Learning Human-Object Interaction as Groups

Paper · arXiv 2510.18357 · Published October 21, 2025
Action ModelsWorld ModelsDesign Frameworks

Human-Object Interaction Detection (HOI-DET) aims to localize human-object pairs and identify their interactive relationships. To aggregate contextual cues, existing methods typically propagate information across all detected entities via self-attention mechanisms, or establish message passing between humans and objects with bipartite graphs. However, they primarily focus on pairwise relationships, overlooking that interactions in real-world scenarios often emerge from collective behaviors (i.e., multiple humans and objects engaging in joint activities). In light of this, we revisit relation modeling from a group view and propose GroupHOI, a framework that propagates contextual information in terms of geometric proximity and semantic similarity. To exploit the geometric proximity, humans and objects are grouped into distinct clusters using a learnable proximity estimator based on spatial features derived from bounding boxes. In each group, a soft correspondence is computed via self-attention to aggregate and dispatch contextual cues. To incorporate the semantic similarity, we enhance the vanilla transformer-based interaction decoder with local contextual cues from HO-pair features.

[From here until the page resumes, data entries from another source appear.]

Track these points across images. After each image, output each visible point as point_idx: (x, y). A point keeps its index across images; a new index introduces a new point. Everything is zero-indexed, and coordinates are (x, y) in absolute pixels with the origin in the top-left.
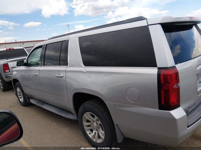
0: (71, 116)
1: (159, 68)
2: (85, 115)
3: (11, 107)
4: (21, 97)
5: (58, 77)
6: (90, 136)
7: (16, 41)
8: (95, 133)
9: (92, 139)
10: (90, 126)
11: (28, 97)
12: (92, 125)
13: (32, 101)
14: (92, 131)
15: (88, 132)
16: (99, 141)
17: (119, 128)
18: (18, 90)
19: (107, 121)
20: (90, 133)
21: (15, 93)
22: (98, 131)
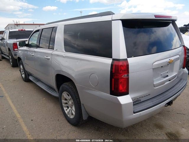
0: (55, 93)
1: (113, 60)
2: (63, 94)
3: (14, 81)
4: (23, 74)
5: (47, 59)
6: (66, 112)
7: (33, 22)
8: (70, 110)
9: (67, 115)
10: (66, 103)
11: (28, 74)
12: (68, 103)
13: (31, 78)
14: (68, 107)
15: (65, 109)
16: (72, 117)
17: (85, 108)
18: (21, 67)
19: (77, 101)
20: (67, 110)
21: (19, 69)
22: (72, 108)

Introduction. Human-Object Interaction Detection (HOI-DET), as a critical pillar in visual relationship understanding, identifies entities (i.e., humans and objects) as basic building blocks, and leverages relationships as the connective glue that weaves them into meaningful patterns. Early works [1, 2] typically recognize HO-pairs, which are cropped from natural images by manually obtained bounding boxes, as composites (i.e., visual phrases) in isolation. Recent efforts [3, 4] extend HOI reasoning to real-world scenarios involving multiple entities with complex relational structures. Building upon object detection frameworks, HOI-DET methods evolve alongside advancements in detector architectures from Faster R-CNN [5] to DETR-like variants [6, 7]. As a semantic interpretation task, HOI-DET can also benefit from large visual-linguistic models (e.g., CLIP [8] and BLIP [9]) pre-trained on extensive image-text corpora. Despite architectural innovations and multi-modal knowledge transfer, the core challenge remains unchanged: ❶how to structure and reason about relationships among entities?

Discussion / Conclusion. Future Direction. Current HOI benchmarks involve limited entities within small fields of view, leading to global relational modeling in the mainstream HOI-DET [18] methods. However, when applied to larger scenarios (e.g., gigapixel-level crowd images [61]), this paradigm leads to high computational cost and information redundancy. A practical solution is to confine relational modeling to local regions, making the principles proposed in this paper highly applicable to real-world settings. Limitation. A limitation of our method is its focus on interaction reasoning without integrating the proposed mechanisms into the object detection branch. We think this direction intriguing, yet it lies beyond the scope of the present study. Moreover, like other HOI-DET [18] models, GroupHOI is trained with limited label diversity, posing challenges for generalization to in-the-wild scenarios.